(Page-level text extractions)
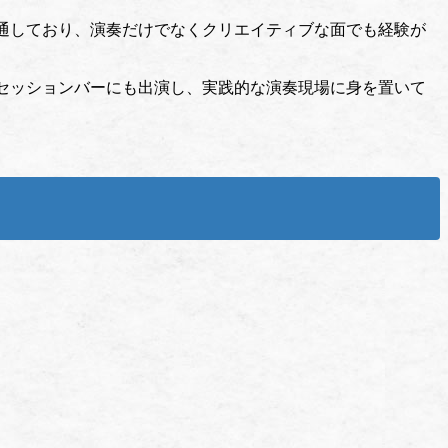
通しており、演奏だけでなくクリエイティブな面でも経験が
セッションバーにも出演し、実践的な演奏現場に身を置いて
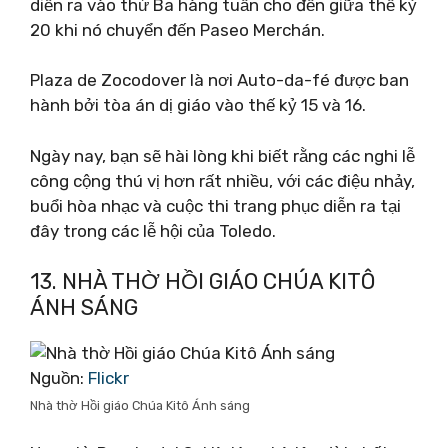
diễn ra vào thứ Ba hàng tuần cho đến giữa thế kỷ
20 khi nó chuyển đến Paseo Merchán.
Plaza de Zocodover là nơi Auto-da-fé được ban
hành bởi tòa án dị giáo vào thế kỷ 15 và 16.
Ngày nay, bạn sẽ hài lòng khi biết rằng các nghi lễ
công cộng thú vị hơn rất nhiều, với các điệu nhảy,
buổi hòa nhạc và cuộc thi trang phục diễn ra tại
đây trong các lễ hội của Toledo.
13. NHÀ THỜ HỒI GIÁO CHÚA KITÔ
ÁNH SÁNG
Nguồn:
Flickr
Nhà thờ Hồi giáo Chúa Kitô Ánh sáng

■ INSTRUCTION: Pull every line containing "diễn" from the data.

■ TASK SOLUTION:
diễn ra vào thứ Ba hàng tuần cho đến giữa thế kỷ
buổi hòa nhạc và cuộc thi trang phục diễn ra tại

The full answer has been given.